In the end, all of the planning and expenses- $2.7 million on course renovations alone - will be worth bringing a piece of golf history to the fans who have done so much to support the game. Tickets for the 2002 U.S. Open golf championship, which was June 10-16, sold out at 42,500 per day as soon as the ticket application deadline expired on July 31. This was the 16th consecutive year the U.S. Open has been a sellout, beginning with the 1987 Open at The Olympic Club in San Francisco. The U.S. Open is one of the 13 national championships conducted by the United States Golf Association.

Tiger Woods at the 17th hole during the U.S. Open
Tiger Woods at the 17th hole during the U.S. Open.

Bethpage Black was the first time a publically owned and operated golf course played host to the U.S. Open. Tiger Woods took the win, and was the only golfer to score under par. It was considered by many to be one of the most difficult and exciting Opens in history. The New York and New Jersey fans created an atypical atmosphere for U.S. Open play, as well as breaking attendance records. Seven years later, Bethpage Black once again hosted the U.S. Open for 2009. Lucas Glover took the win with an excellent score of four under par. Only the top 5 players managed to score under par, a testament to the difficulty of the Black.

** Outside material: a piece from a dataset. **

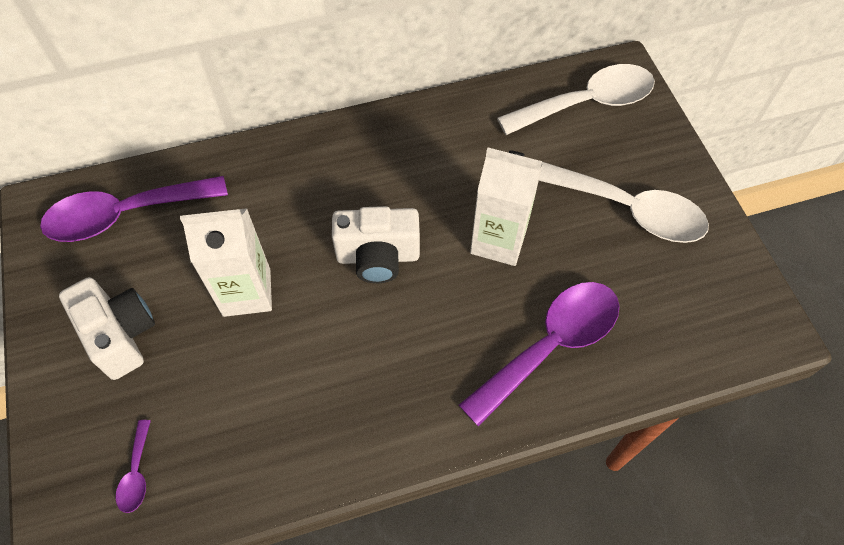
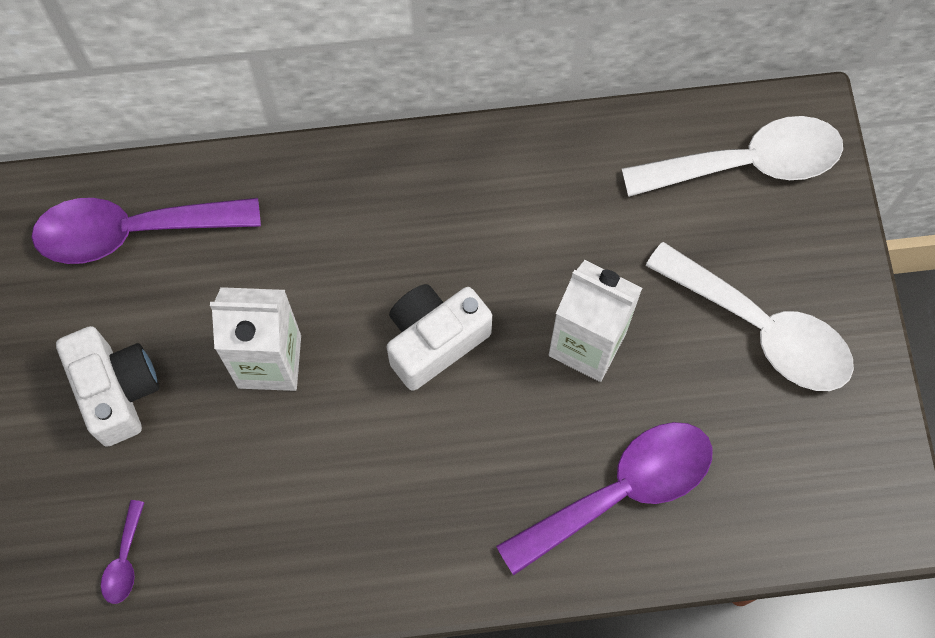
camera: 10 degrees right, 10 degrees up
white camera [332,206,420,283] -> white camera turned 135 degrees clockwise [387,284,492,391]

The future is bright for Bethpage Black. In 2016 it will be playing host to The Barclays August 25-28, and also will be playing host to numerous smaller events. Loyal golfers continue to camp overnight in the parking lot in order to grab a tee time, and the Black remains a test that few can conquer. It consistently ranks among the country's toughest courses, and is one of the most famous public courses in the world.